* [Goal A]
Answer these questions using the diesel price article:
(i) What national average price per gallon did diesel fuel reach?
(ii) What share of the retail price of a gallon of diesel did the EIA attribute to the cost of oil?
(iii) At what price did West Texas Intermediate crude futures close on Oct. 5?
* [Goal B]
Reproduce the entries word for word, beginning at their first line and stopping after the line that has "Reads: 10h26". Omit the pictures from your copy.

-- start Page text --

Average Price of Diesel Surges 7.1¢ to $3.477 a Gallon

Trucks refueling at night

[Stay on top of transportation news: Get TTNews in your inbox.]

The national average price for diesel fuel soared 7.1 cents to reach $3.477 a gallon.

That’s the highest price the nation has seen for diesel since the week of Dec. 8, 2014, when it was $3.535 a gallon, the Energy Information Administration reported Oct. 4.

“The price of diesel is something that ebbs and flows,” Riley Larson, general manager at JMS Transportation Inc., told Transport Topics.

“You know it’s going to go up and going to come down. Nobody likes it, obviously, but it’s one of those things you have to expect and combat as best you can.”

EIA attributed 49% of the retail price of a gallon of diesel to the cost of the oil used to make it. For gasoline, that was 52%.

West Texas Intermediate crude futures on the New York Mercantile Exchange closed at $78.93 on Oct. 5, also the highest since 2014. WTI closed at $74.83 on Sept. 29.

The spike in oil came as surging natural gas prices spurred greater demand for crude and oil products ahead of winter, while OPEC+ continued to only drip-feed additional supply into the market, Bloomberg News reported.

Diesel as of Oct. 4 was $1.09 a gallon more expensive than a year ago.

Trucking’s main fuel increased in price for the fifth time in the last six weeks.

-- end Page text --
-- start Input rows --

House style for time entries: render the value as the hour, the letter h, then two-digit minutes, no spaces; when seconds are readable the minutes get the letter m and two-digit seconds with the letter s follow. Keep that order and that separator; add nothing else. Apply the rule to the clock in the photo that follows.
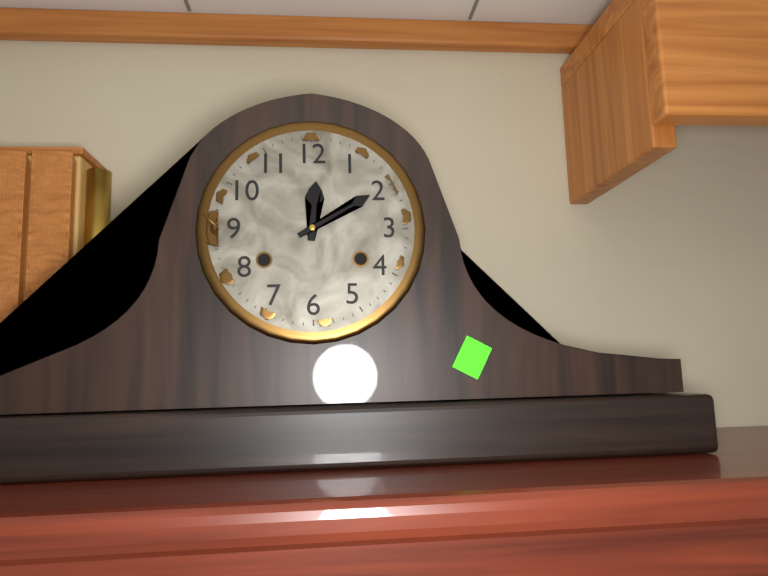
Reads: 12h10
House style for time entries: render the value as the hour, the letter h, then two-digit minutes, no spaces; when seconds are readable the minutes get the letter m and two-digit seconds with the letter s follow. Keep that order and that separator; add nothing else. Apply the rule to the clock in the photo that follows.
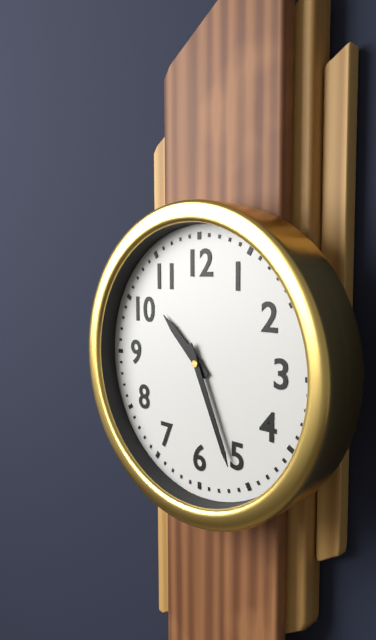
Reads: 10h26
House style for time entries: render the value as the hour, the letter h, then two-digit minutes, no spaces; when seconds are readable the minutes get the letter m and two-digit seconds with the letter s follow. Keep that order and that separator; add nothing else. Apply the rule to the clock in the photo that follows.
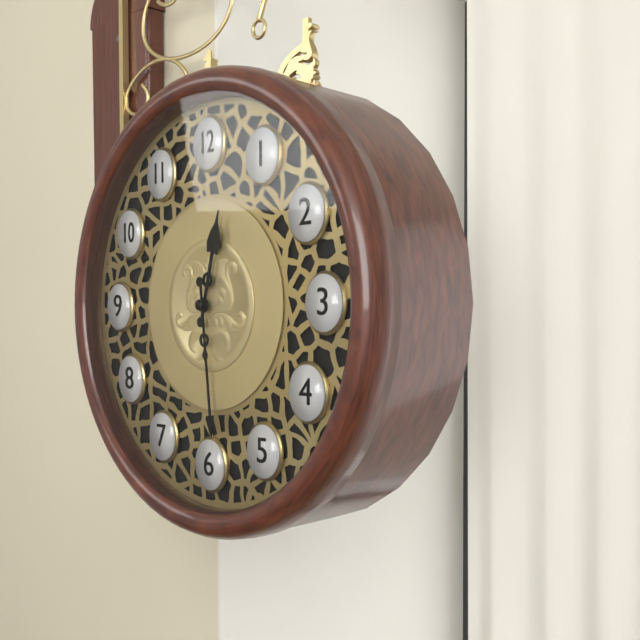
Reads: 12h29
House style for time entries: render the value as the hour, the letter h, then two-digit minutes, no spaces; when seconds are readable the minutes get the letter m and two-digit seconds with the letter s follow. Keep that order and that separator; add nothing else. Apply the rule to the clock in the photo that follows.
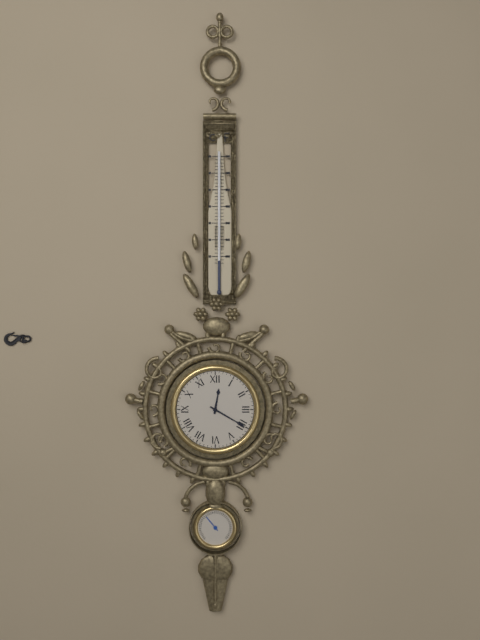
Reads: 12h20
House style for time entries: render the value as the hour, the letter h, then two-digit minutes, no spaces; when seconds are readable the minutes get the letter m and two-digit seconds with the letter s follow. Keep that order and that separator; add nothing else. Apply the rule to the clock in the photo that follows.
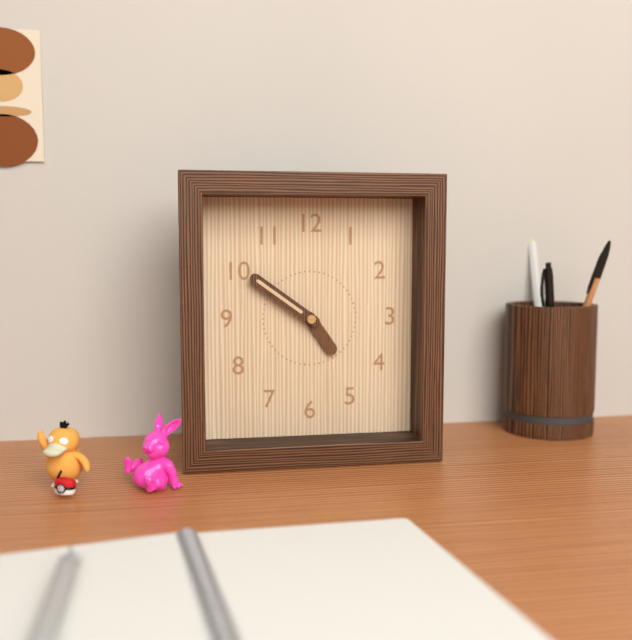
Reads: 4h51
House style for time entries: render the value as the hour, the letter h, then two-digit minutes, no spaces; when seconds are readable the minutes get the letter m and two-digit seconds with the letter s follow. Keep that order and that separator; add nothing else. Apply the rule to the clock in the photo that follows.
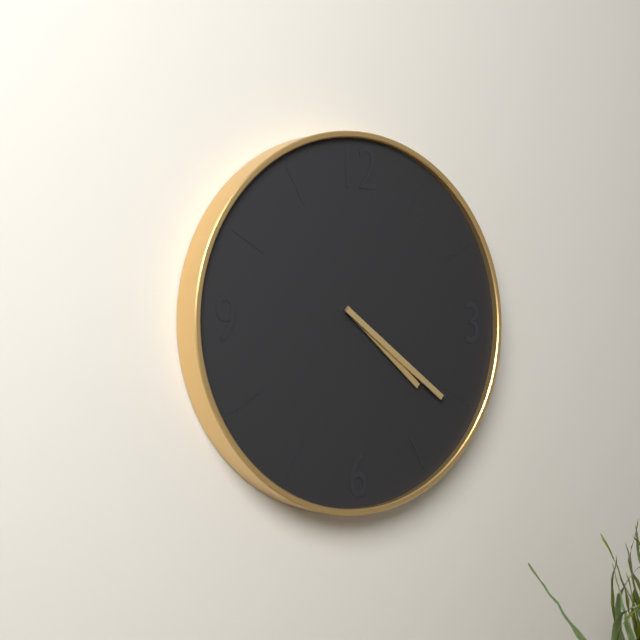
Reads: 4h21
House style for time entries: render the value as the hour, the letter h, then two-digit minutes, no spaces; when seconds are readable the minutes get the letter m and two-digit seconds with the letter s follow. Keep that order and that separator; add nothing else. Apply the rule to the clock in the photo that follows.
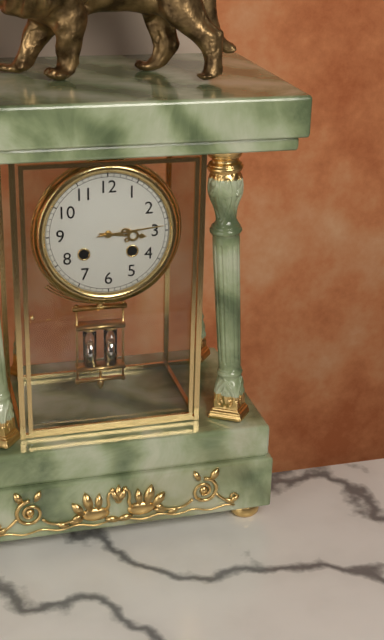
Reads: 3h14
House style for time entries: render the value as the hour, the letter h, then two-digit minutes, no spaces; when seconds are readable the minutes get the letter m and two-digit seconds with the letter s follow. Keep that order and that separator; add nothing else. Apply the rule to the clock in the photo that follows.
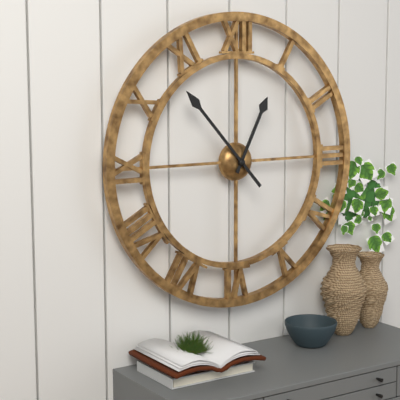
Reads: 12h53
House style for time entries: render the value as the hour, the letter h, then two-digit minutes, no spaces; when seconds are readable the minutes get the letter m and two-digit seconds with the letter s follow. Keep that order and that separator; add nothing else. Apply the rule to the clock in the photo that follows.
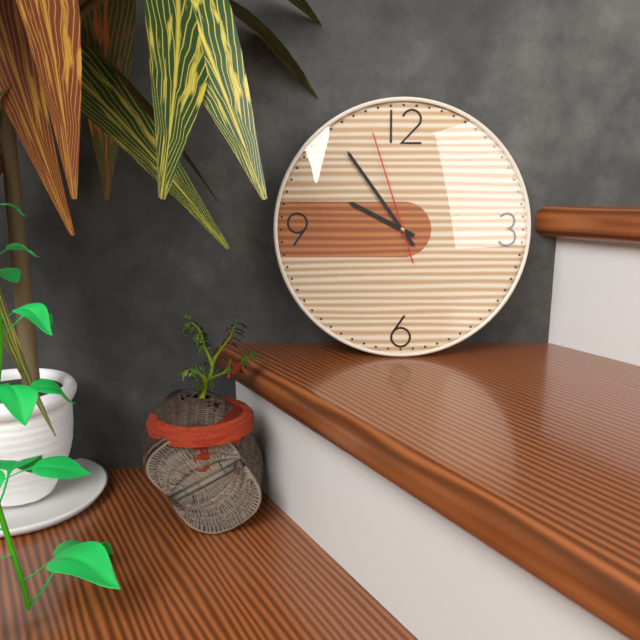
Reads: 9h54m57s
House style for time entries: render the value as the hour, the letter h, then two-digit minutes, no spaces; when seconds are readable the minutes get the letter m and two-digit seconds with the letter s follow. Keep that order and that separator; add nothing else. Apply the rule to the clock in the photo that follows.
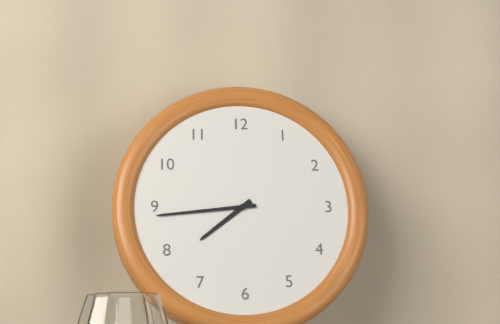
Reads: 7h44
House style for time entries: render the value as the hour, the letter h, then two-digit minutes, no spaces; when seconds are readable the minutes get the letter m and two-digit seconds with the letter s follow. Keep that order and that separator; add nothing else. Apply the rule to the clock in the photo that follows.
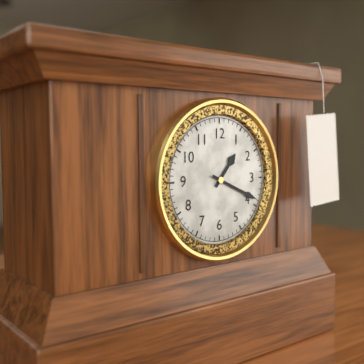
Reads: 1h19
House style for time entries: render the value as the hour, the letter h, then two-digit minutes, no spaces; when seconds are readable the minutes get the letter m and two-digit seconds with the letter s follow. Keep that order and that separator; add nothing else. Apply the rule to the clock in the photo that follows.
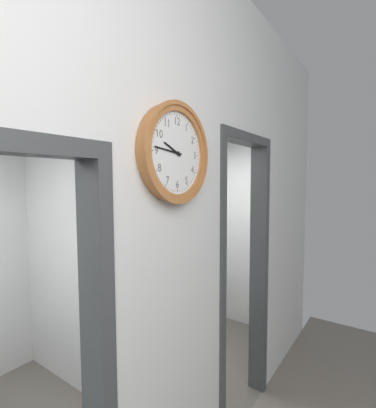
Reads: 9h46
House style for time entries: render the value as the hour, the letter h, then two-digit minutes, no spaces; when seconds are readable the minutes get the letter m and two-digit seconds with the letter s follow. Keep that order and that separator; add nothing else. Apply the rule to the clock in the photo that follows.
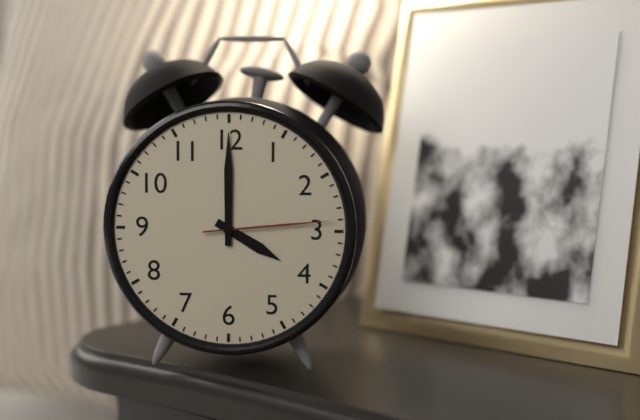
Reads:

-- end Input rows --

* [Task result A]
(i) $3.477 a gallon
(ii) 49%
(iii) $78.93

* [Task result B]
House style for time entries: render the value as the hour, the letter h, then two-digit minutes, no spaces; when seconds are readable the minutes get the letter m and two-digit seconds with the letter s follow. Keep that order and that separator; add nothing else. Apply the rule to the clock in the photo that follows.
Reads: 12h10
House style for time entries: render the value as the hour, the letter h, then two-digit minutes, no spaces; when seconds are readable the minutes get the letter m and two-digit seconds with the letter s follow. Keep that order and that separator; add nothing else. Apply the rule to the clock in the photo that follows.
Reads: 10h26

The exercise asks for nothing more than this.